Само утверждение этого — пошлейший трюизм.
Однако факт остается фактом.
Иногда они совпадают — и это не очень хорошо,
чаще — они разные.
Богу было угодно, чтобы в вопросе «тайны» духовный папенька оказался таким же, каким был папенька физический.
В запросах по области искусства ответом был такой же молчок.
Михаил Осипович был бесконечно уклончив в вопросах «тайн» биологии.
Всеволод Эмильевич — еще более уклончив в вопросах «тайн» искусства режиссуры.
Согласно библейскому кодексу, может быть, и совестно сказать, что особенной любви к Михаилу Осиповичу я не питал.
Впрочем, Библия требует в основном, чтобы родителей «чтили»: «Чти отца своего и матерь свою и да долголетен будешь на земли»[617].
К тому же вознаграждение сомнительное.
А вообще — за что благодарить родителей?..
Не будем идти дальше.
Вдруг когда-нибудь все это напечатают.
А такие мысли могут повредить… американскому изданию!
Так или иначе, естественно было излить все обожание на второго отца.
И должен сказать, что никого никогда я, конечно, так не любил, так не обожал и так не боготворил, как своего учителя.
Скажет ли когда-нибудь кто-нибудь из моих ребят такое же обо мне?
Не скажет. И дело будет не в моих учениках и во мне, а во мне и моем учителе.
Ибо я недостоин развязать ремни на сандалиях его, хотя носил он валенки в нетопленных режиссерских мастерских на Новинском бульваре.
И до глубокой старости буду считать я себя недостойным целовать прах от следов ног его, хотя ошибки его как человека, вероятно, навсегда смели следы шагов его как величайшего нашего мастера театра со страниц истории нашего театрального искусства.
И нельзя жить, не любя, не боготворя, не увлекаясь и не преклоняясь.
Это был поразительный человек.
Живое отрицание того, что гений и злодейство не могут ужиться в одном человеке.
Счастье тому, кто соприкасался с ним как с магом и волшебником театра.

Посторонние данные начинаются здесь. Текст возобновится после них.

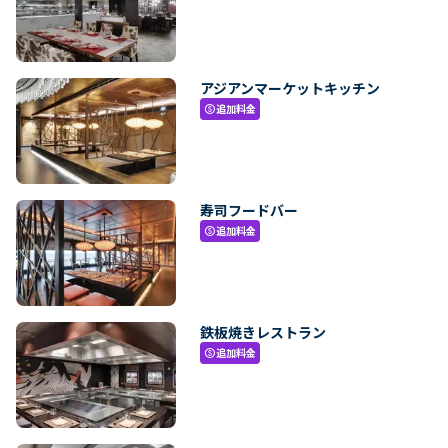
アジアンマーケットキッチン
追加料金
paid
寿司フードバー
追加料金
paid
鉄板焼きレストラン
追加料金
paid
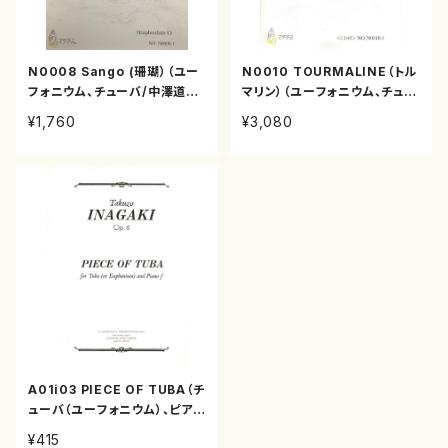
N0008 Sango (珊瑚）（ユー
N0010 TOURMALINE（トル
フォニウム、チューバ/中澤道子/
マリン）（ユーフォニウム、チュー
楽譜）
バ/中澤道子/楽譜）
¥1,760
¥3,080
A01i03 PIECE OF TUBA（チ
ューバ（ユーフォニウム）、ピア
ノ/稲垣卓三/楽譜）
¥415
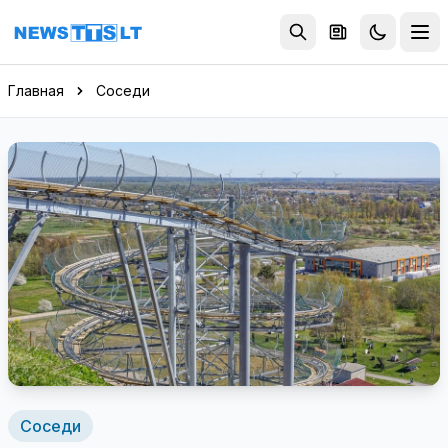
Перейти к содержимому
Главная
Соседи
Соседи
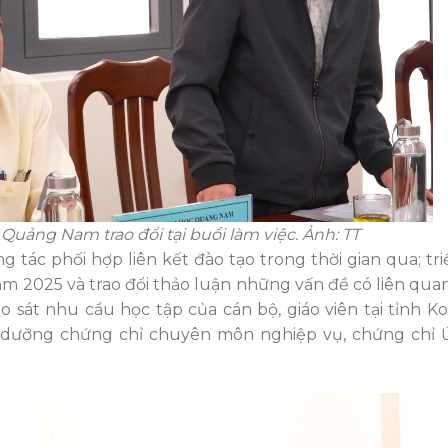
Quảng Nam trao đổi tại buổi làm việc. Ảnh: TT
g tác phối hợp liên kết đào tạo
trong thời gian qua
; tr
ăm 2025 và trao đổi thảo luận những vấn đề có liên qua
ảo sát nhu cầu học tập của cán bộ, giáo viên tại tỉnh 
ồi dưỡng chứng chỉ chuyên môn nghiệp vụ, chứng chỉ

Горе тому, кто зависел от него как от человека.
Счастье тому, кто умел учиться, глядя на него.
И горе тому, кто доверчиво шел к нему с вопросом.
Наивный, я когда-то сам обратился к нему с рядом вопросов о затаенных трудностях.
Надо было видеть, как в орлином лице его с пронзительным взглядом, с потрясающе очерченными губами под хищно изогнутым носом внезапно повторился взгляд Михаила Осиповича.
Взгляд стеклянный, потом забегавший вправо и влево, потом ставший бесконечно чужим, потом официально вежливым, чуть-чуть насмешливо сочувствующим, потом иронически якобы изумленным, повисшим над вопросом: «Скажите, пожалуйста, как любопытно! Мда…»
Я совершенно точно могу сказать, откуда родилось выражение «плюнь ему в глаза».
На любви и обожании это не отразилось.
(Плюют же буддисты жеваной молитвенной бумагой в изваяния своих божеств!)
Только очень большой грустью наполнилась душа.
Не везло мне на отцов. Лекции его были как змеиные песни.
«Песни те кто слышит,
Все позабывает…»[618]
Кажется, что справа от него — Сирин,
слева — Алконост.
Мейерхольд водит руками.
Сверкает светлым глазом.
В руках яванская марионетка.
Золотые руки мастера двигают золочеными ручками куклы.
Белый лик с раскосыми глазами вертится вправо и влево.
И вот уже кукла ожила Идой Рубинштейн, чей излом мы помним по портрету Серова[619].
И не марионетка в руках Мейерхольда,
а Ида Рубинштейн в «Пизанелле»[620].
И, резко выбрасывая руки вверх, Мейерхольд командует каскадами сверкающих тканей, взлетающих в сцене рынка у побережья на подмостках Гранд-Опера в Париже.
Руки застыли в воздухе…
И в предвидении рисуется «мертвая сцена» из «Ревизора»[621].
Стоят чучела кукол, и диким плясом мимо них уносятся те, что в образах их сверкали весь вечер на сцене.
Силуэтом Гоголя стоит неподражаемый мастер.
Но вот руки покатились вниз…
И вот уже тончайше выслушанной гаммой аплодисментов [рук], затянутых в лайковые перчатки, прокатывается одобрение гостей после романса Нины[622] в «Маскараде» на сцене Александринки в канун Февральской революции семнадцатого года.
Внезапно кудесник обрывает нить очарования.
В руках деревянные золоченые палочки и кусок цветной тряпки.
Король эльфов исчез.
За столиком сидит потухший архивариус Аиндхорст[623].
Лекции его были миражами и снами.
Что-то лихорадочно записывалось.
А при пробуждении в тетрадках оказывалось одно «черт знает что».